━━ ENTRIES SUPPLIED

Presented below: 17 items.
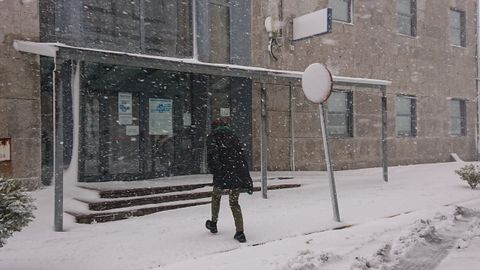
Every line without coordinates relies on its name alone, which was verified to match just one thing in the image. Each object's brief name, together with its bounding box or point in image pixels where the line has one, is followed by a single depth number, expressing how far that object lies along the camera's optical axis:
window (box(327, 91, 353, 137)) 14.60
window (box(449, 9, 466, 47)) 19.19
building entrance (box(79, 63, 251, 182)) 10.40
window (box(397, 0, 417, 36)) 16.92
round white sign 7.18
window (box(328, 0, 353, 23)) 14.81
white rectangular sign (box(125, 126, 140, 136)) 10.96
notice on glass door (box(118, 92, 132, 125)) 10.84
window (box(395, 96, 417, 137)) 16.81
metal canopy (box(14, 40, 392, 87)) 7.20
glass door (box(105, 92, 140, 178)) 10.66
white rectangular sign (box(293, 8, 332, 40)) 11.59
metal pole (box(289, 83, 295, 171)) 13.25
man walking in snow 6.31
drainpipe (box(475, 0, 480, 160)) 19.73
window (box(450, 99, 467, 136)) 19.11
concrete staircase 7.80
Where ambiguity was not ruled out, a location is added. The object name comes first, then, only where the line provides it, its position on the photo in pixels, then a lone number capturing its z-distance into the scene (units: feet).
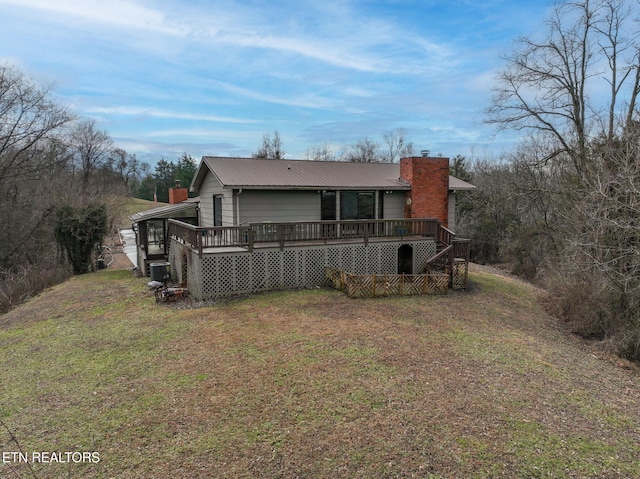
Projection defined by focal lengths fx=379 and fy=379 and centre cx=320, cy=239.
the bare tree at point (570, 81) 53.78
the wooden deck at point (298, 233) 39.60
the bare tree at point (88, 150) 123.65
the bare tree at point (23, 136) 65.26
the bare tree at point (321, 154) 170.91
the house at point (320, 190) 46.06
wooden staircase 47.12
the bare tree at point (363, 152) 164.76
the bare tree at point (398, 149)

━━━━

* AIM OF THE TASK
Check every line above for the string "rectangular" and copy those that have it.

* TASK RESPONSE
white rectangular sign (box(125, 126, 140, 136)) 10.96
white rectangular sign (box(293, 8, 332, 40)) 11.59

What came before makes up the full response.